(Stored records)
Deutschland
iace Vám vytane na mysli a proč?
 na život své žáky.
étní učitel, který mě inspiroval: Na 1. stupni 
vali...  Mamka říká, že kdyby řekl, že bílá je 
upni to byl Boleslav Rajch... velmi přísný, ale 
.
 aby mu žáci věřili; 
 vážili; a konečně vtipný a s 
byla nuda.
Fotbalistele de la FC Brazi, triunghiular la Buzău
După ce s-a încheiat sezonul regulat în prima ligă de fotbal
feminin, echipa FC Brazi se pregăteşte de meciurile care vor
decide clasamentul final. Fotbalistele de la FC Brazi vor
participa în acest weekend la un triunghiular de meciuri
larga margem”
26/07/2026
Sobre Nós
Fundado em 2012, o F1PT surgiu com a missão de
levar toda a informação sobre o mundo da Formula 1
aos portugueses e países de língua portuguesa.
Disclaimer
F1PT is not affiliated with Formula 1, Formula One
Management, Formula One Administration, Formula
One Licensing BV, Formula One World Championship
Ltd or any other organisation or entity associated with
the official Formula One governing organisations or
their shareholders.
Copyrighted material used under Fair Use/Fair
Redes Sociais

--

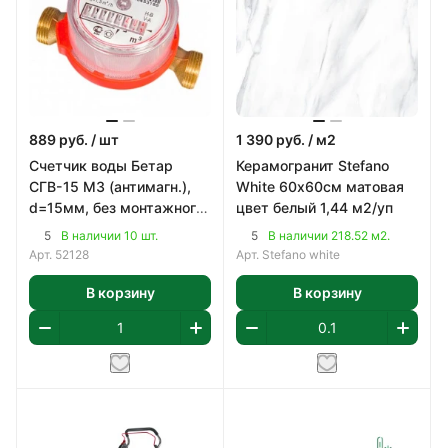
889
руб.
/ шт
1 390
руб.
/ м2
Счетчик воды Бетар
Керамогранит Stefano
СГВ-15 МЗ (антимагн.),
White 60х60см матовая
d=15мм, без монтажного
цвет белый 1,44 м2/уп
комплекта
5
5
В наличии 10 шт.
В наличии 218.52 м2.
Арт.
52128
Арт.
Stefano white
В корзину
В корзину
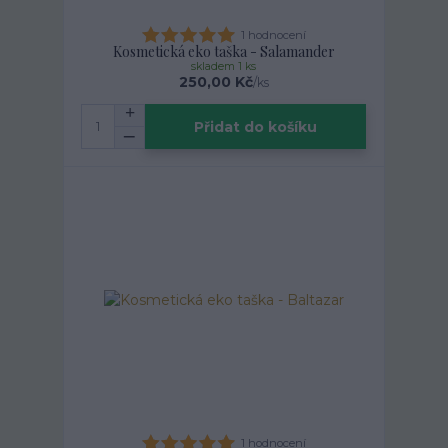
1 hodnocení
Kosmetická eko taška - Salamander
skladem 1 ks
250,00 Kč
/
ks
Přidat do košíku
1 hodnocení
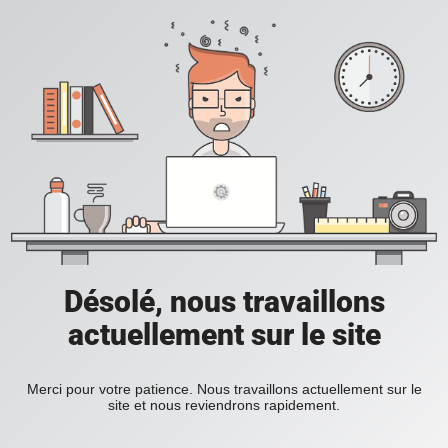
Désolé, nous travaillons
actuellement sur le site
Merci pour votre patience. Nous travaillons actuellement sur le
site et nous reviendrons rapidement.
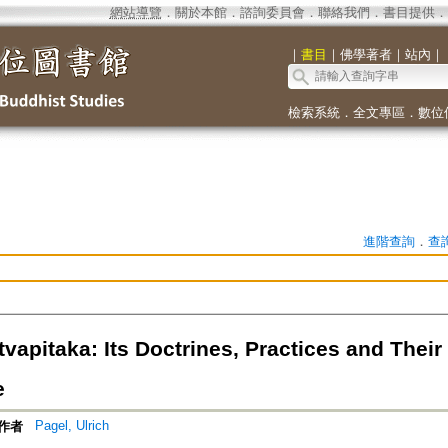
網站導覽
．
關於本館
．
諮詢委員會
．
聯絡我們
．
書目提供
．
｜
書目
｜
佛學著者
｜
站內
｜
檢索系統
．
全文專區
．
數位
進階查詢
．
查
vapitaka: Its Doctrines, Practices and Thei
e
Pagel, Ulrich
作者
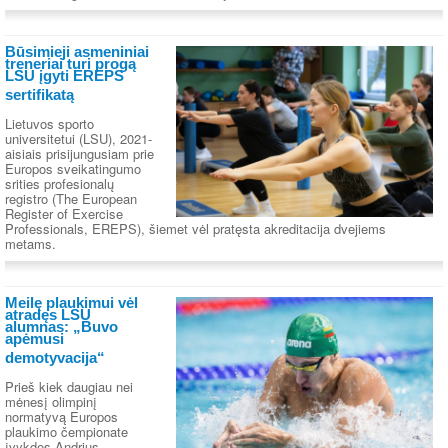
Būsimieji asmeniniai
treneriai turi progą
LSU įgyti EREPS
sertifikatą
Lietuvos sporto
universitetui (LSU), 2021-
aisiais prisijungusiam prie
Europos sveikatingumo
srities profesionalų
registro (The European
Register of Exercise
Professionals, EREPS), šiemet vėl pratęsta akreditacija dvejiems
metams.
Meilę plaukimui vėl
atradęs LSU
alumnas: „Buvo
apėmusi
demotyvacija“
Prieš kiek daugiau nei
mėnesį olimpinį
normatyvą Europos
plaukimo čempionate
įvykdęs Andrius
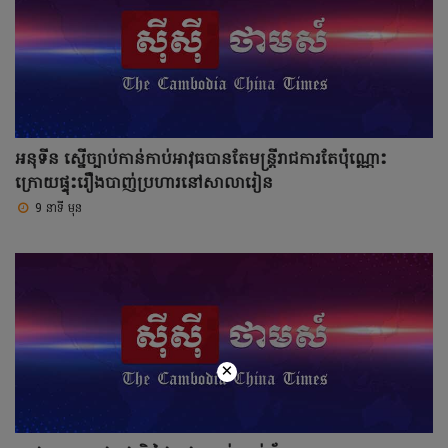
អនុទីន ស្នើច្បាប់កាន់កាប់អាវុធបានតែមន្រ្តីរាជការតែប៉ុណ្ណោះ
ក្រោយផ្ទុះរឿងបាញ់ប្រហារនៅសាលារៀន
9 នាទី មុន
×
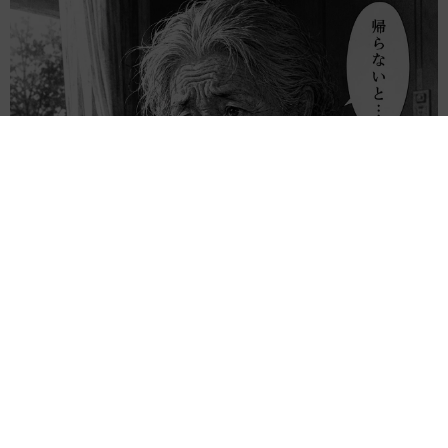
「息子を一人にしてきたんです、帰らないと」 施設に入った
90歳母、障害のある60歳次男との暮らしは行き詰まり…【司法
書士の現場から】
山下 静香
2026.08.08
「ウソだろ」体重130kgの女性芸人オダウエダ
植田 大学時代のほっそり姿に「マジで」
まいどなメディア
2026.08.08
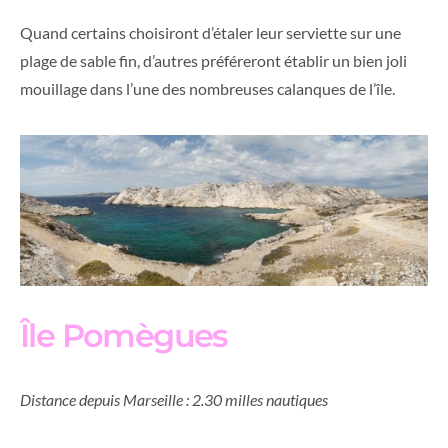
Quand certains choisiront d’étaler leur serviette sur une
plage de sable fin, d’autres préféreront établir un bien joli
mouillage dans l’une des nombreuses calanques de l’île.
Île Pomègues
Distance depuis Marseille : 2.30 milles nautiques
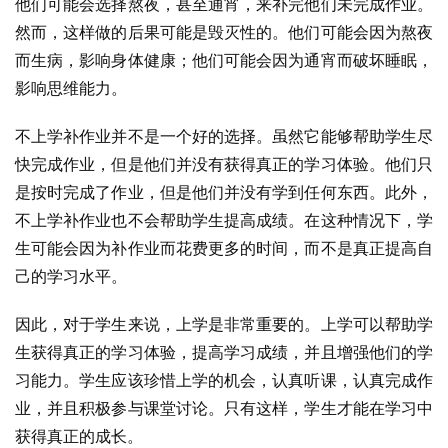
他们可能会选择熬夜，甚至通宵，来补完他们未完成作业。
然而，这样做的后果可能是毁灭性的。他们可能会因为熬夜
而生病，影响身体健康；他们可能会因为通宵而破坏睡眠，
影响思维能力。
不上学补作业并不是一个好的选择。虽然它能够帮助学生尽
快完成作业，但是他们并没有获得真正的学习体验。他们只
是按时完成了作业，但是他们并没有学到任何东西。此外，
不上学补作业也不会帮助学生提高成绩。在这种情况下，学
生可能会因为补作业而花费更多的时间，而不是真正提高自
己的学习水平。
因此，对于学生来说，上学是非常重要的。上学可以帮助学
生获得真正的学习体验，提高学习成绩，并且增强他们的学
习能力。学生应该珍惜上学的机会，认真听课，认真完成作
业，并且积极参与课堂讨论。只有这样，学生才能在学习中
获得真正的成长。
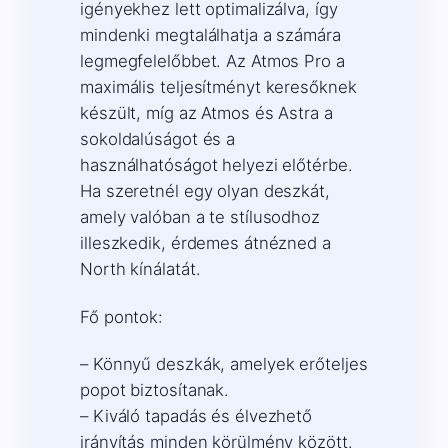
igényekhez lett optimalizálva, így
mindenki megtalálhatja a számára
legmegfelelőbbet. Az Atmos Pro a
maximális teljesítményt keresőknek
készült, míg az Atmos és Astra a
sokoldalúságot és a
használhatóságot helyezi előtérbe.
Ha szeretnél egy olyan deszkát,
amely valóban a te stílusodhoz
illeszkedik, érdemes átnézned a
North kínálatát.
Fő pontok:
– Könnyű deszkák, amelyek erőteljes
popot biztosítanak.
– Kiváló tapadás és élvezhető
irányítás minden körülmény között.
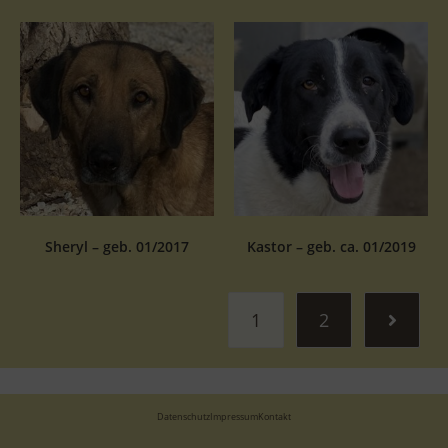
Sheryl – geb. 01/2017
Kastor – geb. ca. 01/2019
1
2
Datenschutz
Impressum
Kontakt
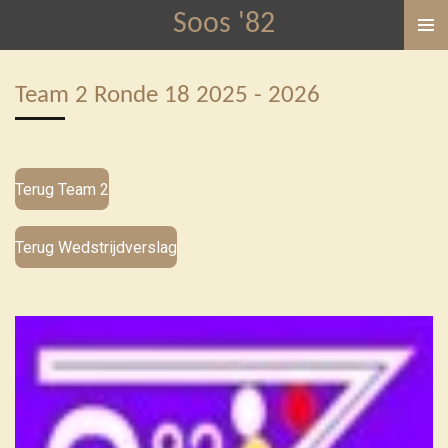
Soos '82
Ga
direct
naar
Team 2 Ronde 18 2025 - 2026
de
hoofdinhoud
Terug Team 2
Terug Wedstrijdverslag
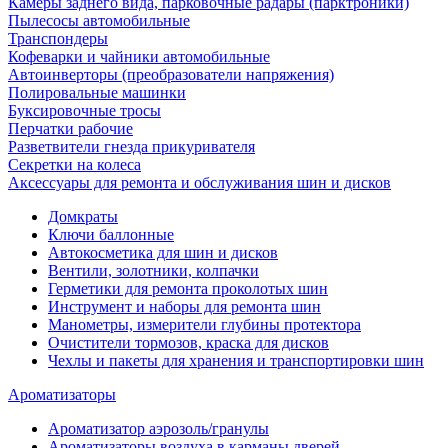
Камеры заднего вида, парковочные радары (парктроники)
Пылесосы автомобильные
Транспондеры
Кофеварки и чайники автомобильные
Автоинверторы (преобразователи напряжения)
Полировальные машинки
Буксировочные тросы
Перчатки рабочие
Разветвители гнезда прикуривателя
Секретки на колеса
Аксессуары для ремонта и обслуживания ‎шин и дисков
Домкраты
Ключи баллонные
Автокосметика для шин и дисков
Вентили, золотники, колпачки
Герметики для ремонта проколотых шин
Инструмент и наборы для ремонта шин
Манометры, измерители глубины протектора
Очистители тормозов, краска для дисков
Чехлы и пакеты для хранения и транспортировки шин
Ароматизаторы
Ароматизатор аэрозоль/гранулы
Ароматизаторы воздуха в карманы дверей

→ Task
Exact copy, pictures excluded: from the line with "amely valóban a te stílusodhoz" up to and including the line with "Ароматизаторы воздуха в карманы дверей" in the data above.

→ Task output
amely valóban a te stílusodhoz
illeszkedik, érdemes átnézned a
North kínálatát.
Fő pontok:
– Könnyű deszkák, amelyek erőteljes
popot biztosítanak.
– Kiváló tapadás és élvezhető
irányítás minden körülmény között.
Sheryl – geb. 01/2017
Kastor – geb. ca. 01/2019
1
2
Datenschutz
Impressum
Kontakt
Soos '82
Ga
direct
naar
Team 2 Ronde 18 2025 - 2026
de
hoofdinhoud
Terug Team 2
Terug Wedstrijdverslag
Камеры заднего вида, парковочные радары (парктроники)
Пылесосы автомобильные
Транспондеры
Кофеварки и чайники автомобильные
Автоинверторы (преобразователи напряжения)
Полировальные машинки
Буксировочные тросы
Перчатки рабочие
Разветвители гнезда прикуривателя
Секретки на колеса
Аксессуары для ремонта и обслуживания ‎шин и дисков
Домкраты
Ключи баллонные
Автокосметика для шин и дисков
Вентили, золотники, колпачки
Герметики для ремонта проколотых шин
Инструмент и наборы для ремонта шин
Манометры, измерители глубины протектора
Очистители тормозов, краска для дисков
Чехлы и пакеты для хранения и транспортировки шин
Ароматизаторы
Ароматизатор аэрозоль/гранулы
Ароматизаторы воздуха в карманы дверей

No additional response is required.